Ceremonia  będzie częściowo transmitowana z  Lower Manhattan Community Church.  Warren podkreślił, że jest to reakcja na decyzje burmistrza Nowego Jorku, Michaela Bloomberga, który zdecydował o usunięciu religijnych odniesień podczas rocznicy ataków. ”Każdy chciałby brać udział w uroczystościach. Jednak nie każdy może w nich uczestniczyć. Nie ma miejsca dla wszystkich. W niektórych przypadkach po prostu niewłaściwe jest uczestnictwo niektórych ludzi”- powiedział niedawno burmistrz. Wypowiedź ta oburzyła wielu przedstawicieli wspólnot religijnych i kościołów.


Warren odniósł się do słów burmistrza mówiąc do wiernych: „ Teraz wiecie co o tym myślę. Będziemy więc mieli naszą własną narodową modlitwę”- powiedział. Pastor dodał, że z Kalifornii przyjedzie do Nowego Jorku dwóch pastorów, którzy pomogą ludziom pragnącym modlitwy w tym szczególnym dniu. „ 11 września połączymy się ze „Strefą Zero”. Będziemy mieli również świadectwa ludzi, którzy byli na Manhattanie w tym dniu”- dodał.  Pastor przekonywał również , że Ameryka potrzebuje modlitwy zaś ataki z 9/11 zmieniły na zawsze oblicze tego kraju.
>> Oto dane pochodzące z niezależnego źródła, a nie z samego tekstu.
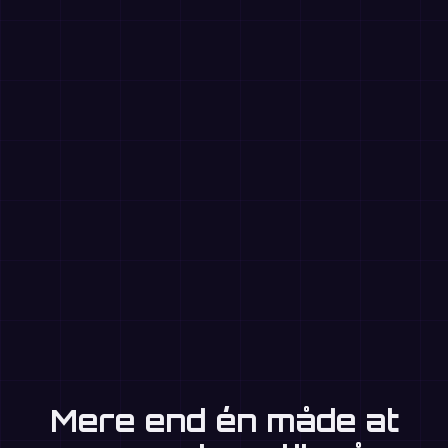
Mere end én måde at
Kilka dni temu na łamach Wall Street Journal odbyła się gorąca polemika na temat decyzji władz Nowego Jorku. „ To jest Ameryka, obchody takiego wydarzenie bez modlitwy to jakieś szaleństwo. Ameryka się zatraciła”- mówi w The Wall Street Journal  były radny Nowego Jorku Rudy Washington .Jednak rzecznik nowojorskiego ratusza powiedział w tej samej gazecie, że obchody poprzedniej rocznicy 9/11 odbyły się bez liderów religijnych i teraz będzie tak samo. „Religijny liderzy byli filarem wsparcia po zamachach”- ripostuje jednak pastor Fernando Cabrera z New Life Outreach International.